> [Reading text]
_ _ _ _ _

I occasionally venture off into reading discussions on various camera forums and rumor sites. Lately the rumor mill has been awash in rumors about a new full frame mirrorless system coming from Canon that isn’t going to use the EF-M mount, or as some rumors indicate the EF mount for that matter.

Reading through the discussions on these articles there’s a lot of hand-wringing and anxiety about how this change my happen. One of the biggest concerns that I see is the mount, it’s compatibility with existing EF lenses, and how “non-native” EF lenses will have performance issues.

In my assessment, the whole situation is silly, and this article will try and detail why.

When it comes to talking about “compatibility” there’s two points to consider: physical compatibility and electrical. I’ll start with the physical.

Physical Mount Compatibility and Considerations

I don’t really think this is nearly the issue that some people want to make it out to be.

First, no, I don’t at all think that Canon will reuse the EF mount on a full-frame mirrorless camera. However, I don’t think it really matters that much.

What makes a mirrorless mount better than a SLR mount is that the flange focal distance (FFD) or register can be shorter since a mirror doesn’t need to fit in between. The side effect of that is simple, lenses with longer FFDs can be adapted to mount on the shallower mount with a simple spacer.

Presumably, that spacer will be a stand-alone quick-connect device, like the whole host of mount adapters for current the current mirrorless platforms. However, if Canon is going full in on mirrorless, there’s no reason that they couldn’t make a semi-permanent mount conversion that can be done by Canon service centers. The latter would be stiffer, but it would be an “all in” conversion for EF lens owners.

_ _ _ _ _

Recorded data
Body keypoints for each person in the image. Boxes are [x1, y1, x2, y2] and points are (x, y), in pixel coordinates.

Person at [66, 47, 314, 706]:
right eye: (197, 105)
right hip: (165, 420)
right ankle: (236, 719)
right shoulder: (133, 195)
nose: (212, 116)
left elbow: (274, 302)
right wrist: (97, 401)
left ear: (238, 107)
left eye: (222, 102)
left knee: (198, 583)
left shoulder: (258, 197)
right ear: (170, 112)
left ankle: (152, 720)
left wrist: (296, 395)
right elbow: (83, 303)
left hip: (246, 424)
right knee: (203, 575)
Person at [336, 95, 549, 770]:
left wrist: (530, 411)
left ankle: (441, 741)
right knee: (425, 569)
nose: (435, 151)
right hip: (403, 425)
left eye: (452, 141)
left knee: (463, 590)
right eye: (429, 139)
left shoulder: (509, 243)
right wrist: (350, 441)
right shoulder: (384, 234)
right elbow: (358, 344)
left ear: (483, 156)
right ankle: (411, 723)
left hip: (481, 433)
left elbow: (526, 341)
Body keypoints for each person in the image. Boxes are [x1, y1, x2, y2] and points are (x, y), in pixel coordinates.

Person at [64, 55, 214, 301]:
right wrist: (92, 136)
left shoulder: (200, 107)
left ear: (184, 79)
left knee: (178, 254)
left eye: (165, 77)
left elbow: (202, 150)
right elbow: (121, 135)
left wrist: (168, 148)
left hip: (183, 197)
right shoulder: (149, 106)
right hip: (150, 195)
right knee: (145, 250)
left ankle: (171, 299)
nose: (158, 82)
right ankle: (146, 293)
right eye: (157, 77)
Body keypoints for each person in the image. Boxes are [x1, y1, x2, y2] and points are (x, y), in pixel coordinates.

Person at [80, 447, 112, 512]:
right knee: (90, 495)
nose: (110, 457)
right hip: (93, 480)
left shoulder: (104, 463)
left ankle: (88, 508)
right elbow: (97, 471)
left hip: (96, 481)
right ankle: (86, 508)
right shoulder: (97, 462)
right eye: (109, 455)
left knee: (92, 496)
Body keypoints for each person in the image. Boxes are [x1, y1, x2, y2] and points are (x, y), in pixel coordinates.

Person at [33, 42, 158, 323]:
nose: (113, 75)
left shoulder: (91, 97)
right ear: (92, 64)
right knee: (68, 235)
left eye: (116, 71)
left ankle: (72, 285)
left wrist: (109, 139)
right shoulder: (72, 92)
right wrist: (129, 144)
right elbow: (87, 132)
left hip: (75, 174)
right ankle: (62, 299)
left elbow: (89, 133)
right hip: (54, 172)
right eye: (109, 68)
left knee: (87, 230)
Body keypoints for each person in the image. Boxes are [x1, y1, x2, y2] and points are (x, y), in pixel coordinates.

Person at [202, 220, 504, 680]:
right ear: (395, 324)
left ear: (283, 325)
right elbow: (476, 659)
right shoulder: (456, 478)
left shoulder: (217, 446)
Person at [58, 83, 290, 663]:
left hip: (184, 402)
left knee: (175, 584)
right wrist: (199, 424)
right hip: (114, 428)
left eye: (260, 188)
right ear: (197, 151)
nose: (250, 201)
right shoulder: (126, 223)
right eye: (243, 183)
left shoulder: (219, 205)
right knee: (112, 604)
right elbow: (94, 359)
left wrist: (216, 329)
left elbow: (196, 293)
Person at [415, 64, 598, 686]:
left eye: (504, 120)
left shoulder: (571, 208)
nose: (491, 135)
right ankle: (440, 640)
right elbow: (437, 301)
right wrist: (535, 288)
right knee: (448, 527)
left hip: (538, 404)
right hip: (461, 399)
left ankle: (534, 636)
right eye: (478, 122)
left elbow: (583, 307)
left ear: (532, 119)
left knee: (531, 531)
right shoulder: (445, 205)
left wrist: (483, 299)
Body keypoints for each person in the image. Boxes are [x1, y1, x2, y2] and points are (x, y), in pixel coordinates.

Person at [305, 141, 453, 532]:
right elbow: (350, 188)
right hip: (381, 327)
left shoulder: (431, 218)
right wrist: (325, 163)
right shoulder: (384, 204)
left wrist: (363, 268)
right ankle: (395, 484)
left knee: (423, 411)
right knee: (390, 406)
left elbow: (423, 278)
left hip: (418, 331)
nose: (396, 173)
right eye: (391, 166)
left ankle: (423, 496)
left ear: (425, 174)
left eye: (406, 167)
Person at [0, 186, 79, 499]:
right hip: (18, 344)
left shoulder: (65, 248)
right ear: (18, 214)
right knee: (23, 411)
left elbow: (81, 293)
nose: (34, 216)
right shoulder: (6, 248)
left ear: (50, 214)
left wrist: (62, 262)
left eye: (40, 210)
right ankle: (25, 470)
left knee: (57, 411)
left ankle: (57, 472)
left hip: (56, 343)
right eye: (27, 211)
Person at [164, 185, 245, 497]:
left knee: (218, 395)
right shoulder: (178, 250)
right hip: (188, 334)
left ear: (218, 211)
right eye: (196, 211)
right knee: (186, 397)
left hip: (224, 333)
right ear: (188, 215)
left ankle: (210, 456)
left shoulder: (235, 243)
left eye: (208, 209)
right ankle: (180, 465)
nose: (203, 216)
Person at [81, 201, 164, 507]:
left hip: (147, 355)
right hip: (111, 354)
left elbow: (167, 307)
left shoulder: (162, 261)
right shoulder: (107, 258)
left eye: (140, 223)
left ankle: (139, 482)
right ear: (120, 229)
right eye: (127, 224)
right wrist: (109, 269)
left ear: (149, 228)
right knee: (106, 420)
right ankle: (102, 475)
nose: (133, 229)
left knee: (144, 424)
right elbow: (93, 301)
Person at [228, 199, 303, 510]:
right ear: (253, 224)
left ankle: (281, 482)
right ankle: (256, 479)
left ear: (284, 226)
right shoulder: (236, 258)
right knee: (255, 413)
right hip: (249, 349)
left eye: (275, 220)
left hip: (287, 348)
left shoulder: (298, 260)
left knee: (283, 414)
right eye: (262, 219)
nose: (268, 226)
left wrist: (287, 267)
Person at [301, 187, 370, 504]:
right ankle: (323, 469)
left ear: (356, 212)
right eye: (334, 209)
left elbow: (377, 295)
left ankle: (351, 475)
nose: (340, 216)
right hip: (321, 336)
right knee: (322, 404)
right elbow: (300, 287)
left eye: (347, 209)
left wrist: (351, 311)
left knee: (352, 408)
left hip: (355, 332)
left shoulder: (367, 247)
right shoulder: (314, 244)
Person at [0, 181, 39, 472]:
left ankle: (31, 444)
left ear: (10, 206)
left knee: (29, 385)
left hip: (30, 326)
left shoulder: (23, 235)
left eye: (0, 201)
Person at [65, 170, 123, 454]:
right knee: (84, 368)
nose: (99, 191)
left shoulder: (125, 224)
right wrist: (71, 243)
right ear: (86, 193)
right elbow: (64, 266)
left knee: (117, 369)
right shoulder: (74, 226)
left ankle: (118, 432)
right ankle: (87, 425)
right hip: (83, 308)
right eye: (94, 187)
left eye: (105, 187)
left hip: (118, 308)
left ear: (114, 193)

_ _ _ _ _

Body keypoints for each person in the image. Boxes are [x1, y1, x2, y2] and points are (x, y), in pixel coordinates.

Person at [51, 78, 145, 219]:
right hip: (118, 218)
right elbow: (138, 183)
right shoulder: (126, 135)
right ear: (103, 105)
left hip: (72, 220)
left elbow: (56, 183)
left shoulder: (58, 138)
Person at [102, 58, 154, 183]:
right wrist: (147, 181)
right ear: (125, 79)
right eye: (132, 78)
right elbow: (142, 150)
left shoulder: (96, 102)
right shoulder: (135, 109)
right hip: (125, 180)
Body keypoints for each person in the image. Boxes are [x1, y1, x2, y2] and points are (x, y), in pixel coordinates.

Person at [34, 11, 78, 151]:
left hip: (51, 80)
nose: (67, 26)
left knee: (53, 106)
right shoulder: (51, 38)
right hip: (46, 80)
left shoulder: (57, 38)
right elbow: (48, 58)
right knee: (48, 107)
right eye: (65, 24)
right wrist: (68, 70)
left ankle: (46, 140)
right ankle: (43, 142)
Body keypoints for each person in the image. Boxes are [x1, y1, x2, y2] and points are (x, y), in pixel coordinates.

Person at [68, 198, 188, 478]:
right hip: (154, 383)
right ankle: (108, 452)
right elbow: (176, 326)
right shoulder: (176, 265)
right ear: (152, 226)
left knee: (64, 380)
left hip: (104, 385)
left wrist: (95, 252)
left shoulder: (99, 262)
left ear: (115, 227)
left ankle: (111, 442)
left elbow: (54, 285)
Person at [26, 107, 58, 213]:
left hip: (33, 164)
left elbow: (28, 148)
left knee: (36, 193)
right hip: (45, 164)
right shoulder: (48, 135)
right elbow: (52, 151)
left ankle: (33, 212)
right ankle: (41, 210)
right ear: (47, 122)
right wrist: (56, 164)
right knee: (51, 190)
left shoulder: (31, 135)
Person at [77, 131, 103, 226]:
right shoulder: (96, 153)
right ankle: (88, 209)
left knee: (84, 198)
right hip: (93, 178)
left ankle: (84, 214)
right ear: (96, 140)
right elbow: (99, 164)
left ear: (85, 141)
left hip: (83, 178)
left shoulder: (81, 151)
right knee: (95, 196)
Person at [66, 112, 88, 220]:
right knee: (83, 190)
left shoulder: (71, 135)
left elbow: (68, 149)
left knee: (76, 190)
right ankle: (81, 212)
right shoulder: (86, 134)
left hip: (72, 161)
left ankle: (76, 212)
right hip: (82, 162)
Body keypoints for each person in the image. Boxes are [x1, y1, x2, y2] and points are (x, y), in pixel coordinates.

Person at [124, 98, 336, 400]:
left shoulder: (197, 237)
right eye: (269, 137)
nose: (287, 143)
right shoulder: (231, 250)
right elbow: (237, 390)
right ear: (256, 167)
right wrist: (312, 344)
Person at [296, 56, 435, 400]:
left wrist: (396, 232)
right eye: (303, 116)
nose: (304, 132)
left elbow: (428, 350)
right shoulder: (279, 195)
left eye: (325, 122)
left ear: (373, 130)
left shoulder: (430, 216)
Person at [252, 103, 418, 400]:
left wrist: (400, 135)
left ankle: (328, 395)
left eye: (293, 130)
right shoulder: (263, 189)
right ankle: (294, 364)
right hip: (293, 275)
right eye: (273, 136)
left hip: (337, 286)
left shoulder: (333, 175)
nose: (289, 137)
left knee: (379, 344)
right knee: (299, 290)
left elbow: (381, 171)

_ _ _ _ _

> [Actions to take]
1. In the article on Canon's rumored full-frame mirrorless system, restate the paragraph beginning "What makes a mirrorless mount better" in briefer form while keeping its main facts.
2. According to the article on Canon's rumored full-frame mirrorless system, which two kinds of compatibility must be considered?
3. Continue the article on Canon's rumored full-frame mirrorless system from where it stops.

> [Task responses]
1. A mirrorless mount's advantage over an SLR mount is a shorter flange focal distance (FFD), or register, because no mirror has to fit in between. As a result, lenses with longer FFDs can be adapted to the shallower mount with a simple spacer.

2. Physical compatibility and electrical compatibility.

3.
Looking at Canon’s options for mounts, I strongly suspect that they’ll go for a design that’s thinner than the 44 mm FFD of the EF mount. Even if Canon was to make a camera that’s nearly as thick as the current 5D, a shallower FFD means that cooling, electronics, or larger/thicker articulated display can be put behind the sensor more easily.

However, when it comes to wide angle lenses, there are marked advantages of having a shallower mount.

A Detour in Optics: Shorter Registers are a Big Feature for Mirrorless Cameras

A lens’s focal length describes the distance behind the optical center of the lens where the lens will focus a collimated (parallel rays, or infinitely distance source) rays. Technically it’s more complicated than that because camera lenses are complex lens systems not thin lens approximations, but the abstraction is good enough for the purposes of this discussion.

For a 15 mm lens, an infinitely distant source will focus at a point 15 mm behind it. Obviously this is a problem if the rear most element of the lens is 45 mm in front of the sensor you want to focus the light on.

Lens makers have a trick up their sleeves to deal with this problem, they use what’s called a retrofocus design. In lenses designed this way, the lens acts like a projector and throws the focus of the light behind where the focal length would suggest it should be. It still focuses a 15mm angle of view, but the instead of focusing it 15mm behind the lens, it focuses it on the film/sensor 40-odd mm back.

Interestingly, for digital sensors, retrofocus designs have one main advantage, there is less vignetting with wide-angle. This is because the incident light hits the sensor more straight on in the corners where it can’t be blocked by the micro lenses, color filters, and electronics surrounding the photo-diode. However, modern sensor designs (namely back illuminated sensors), tuned micro-lenses, and post processing, go a long way to mitigating those problems.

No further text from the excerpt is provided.